BTW: as you might have seen Benedikt Schemmer did quite some testing of
the series enabling register-merge on radeonsi. One thing that came up
was failing piglits with bindless textures. From what I currently see
all drivers that supports bindless textures actually skip
register_merge and my assumption was that I should enable this code
with the same restrictions - mainly because I assume that the LLVM
back-end takes care of these things anyway.

Yep, that's right. LLVM does an entirely from-scratch SSA form and then later register allocation, so it just makes no sense to do this. (Well, it could reduce the number of alloca instructions in the initial IR, which could theoretically make some things a bit faster later on; but it's unlikely to be a net win.)


But of course I would like to make this code correct with respect to
this feature too, so I was wondering whether it is sufficient to apply
the final register renaming that stems from this code
to glsl_to_tgsi_instruction::resource or whether there is something
more I should take care of? (I don't have the hardware to test this).
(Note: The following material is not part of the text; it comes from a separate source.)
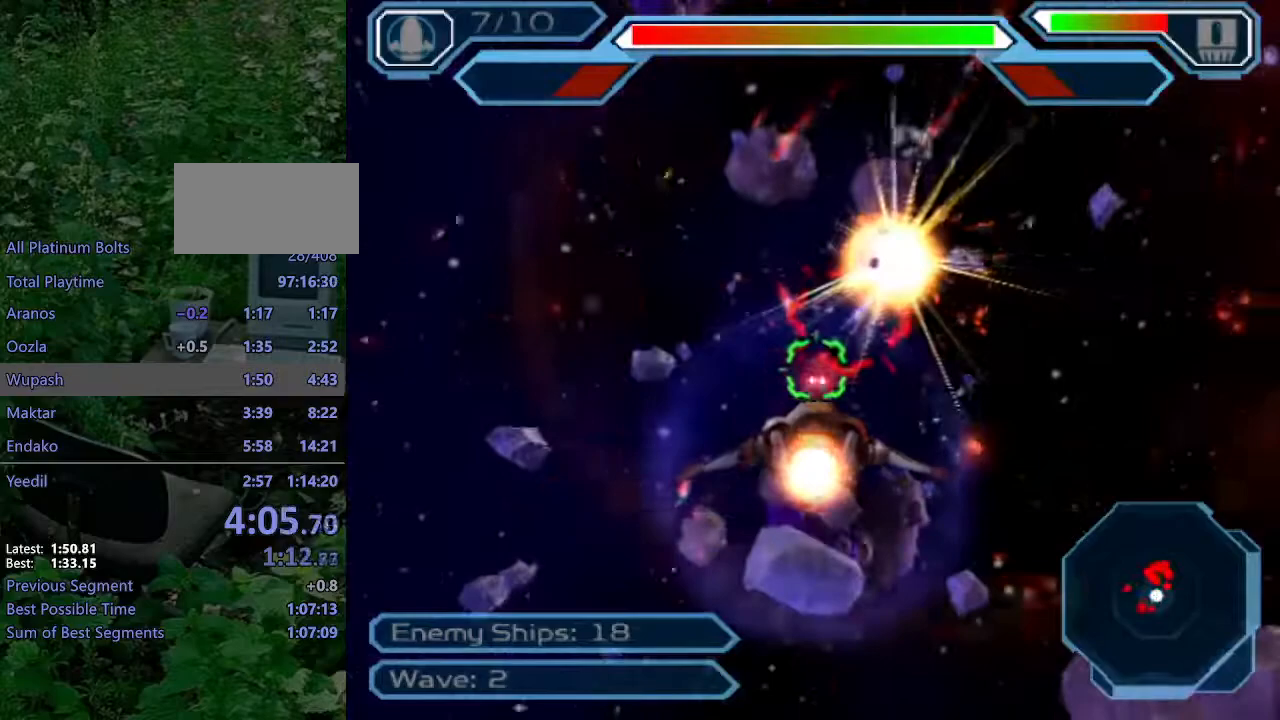
{"buttons": ["CROSS"], "left_stick": "center", "right_stick": "center", "events": [[50, "left_stick", "center"], [250, "left_stick", "right"], [450, "left_stick", "center"]]}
Conceptually, the only relevant thing bindless does is that there is an additional point where temporary registers can be used (namely, the resource/texture reference). So as long as you track and rename those uses correctly, I don't see why things would fail.

Cheers,
Nicolai


many thanks,
Gert


On 28.04.2018 21:30, Gert Wollny wrote:
Array who's elements are only accessed directly are replaced by the
according number of temporary registers. By doing so the otherwise
reserved register range becomes subject to further optimizations
like
copy propagation and register merging.

Thanks to the resulting reduced register pressure this patch makes
the piglits

    spec/glsl-1.50/execution -
        variable-indexing/vs-output-array-vec3-index-wr-before-gs
        geometry/max-input-components

pass on r600 (barts) where they would fail before with a "GPR limit
exceeded"
error.

v3: * enable this optimization only if the driver requests register
merge

v2: * rename method dissolve_arrays to split_arrays
      * unify the tracking and remapping methods for src and st
registers
      * also track access to arrays via reladdr*

Signed-off-by: Gert Wollny <gw.foss...@gmail.com>
---
   src/mesa/state_tracker/st_glsl_to_tgsi.cpp | 117
++++++++++++++++++++++++++++-
   1 file changed, 116 insertions(+), 1 deletion(-)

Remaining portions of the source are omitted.